The World Bank has projected Vietnam’s GDP growth to reach 6.6 percent in 2025, warning that short-term gains from export frontloading mask structural weaknesses in consumption, finance, fiscal reliance, and tech talent, according to its September 2025 Taking Stock Report → view source.
Some key points in the report inclde:
- Growth outlook: H1 2025 GDP up 7.5 percent year-on-year, but full-year growth to slow to 6.6 percent; further easing to 6.1 percent in 2026 before rebounding to 6.5 percent in 2027.
- Trade risks: Exports surged 28.3 percent to the U.S. on tariff frontloading, but reversal expected in H2; 26 percent of GDP depends on U.S. demand, with textiles, footwear, and wood products most exposed.
- Domestic demand: Wages rose 6.8 percent in real terms, yet private consumption slipped to 53 percent of GDP, below the East Asian median; high precautionary savings limit retail and services growth.
- Financial stability: Credit growth hit 18.1 percent (annualised), above SBV’s 16 percent target, concentrated in real estate; adjusted NPLs stood at 6.6 percent (end-2024) with banks’ reserve buffers halved in three years.
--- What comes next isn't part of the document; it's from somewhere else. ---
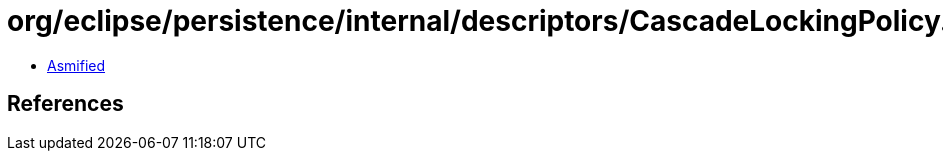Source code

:= org/eclipse/persistence/internal/descriptors/CascadeLockingPolicy.class

 - link:CascadeLockingPolicy-asmified.java[Asmified]

== References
- Fiscal model: Revenues up 19.2 percent y/y, but 4.1 percent of GDP came from land sales, raising sustainability risks; public investment surged 36 percent y/y on megaprojects.
- High-tech ambitions: Vietnam aims to become a top-3 ASEAN AI hub and expand its bioeconomy to 7 percent of GDP by 2045; progress hampered by faculty shortages, underfunded universities, weak R&D links, and lack of global recognition.
That is to say, Vietnam’s growth engine is firing, but is being fueled by volatile drivers like export frontloading, land revenues, and rapid credit growth.
Long-term competitiveness rests on breaking systemic barriers in education, research, and innovation.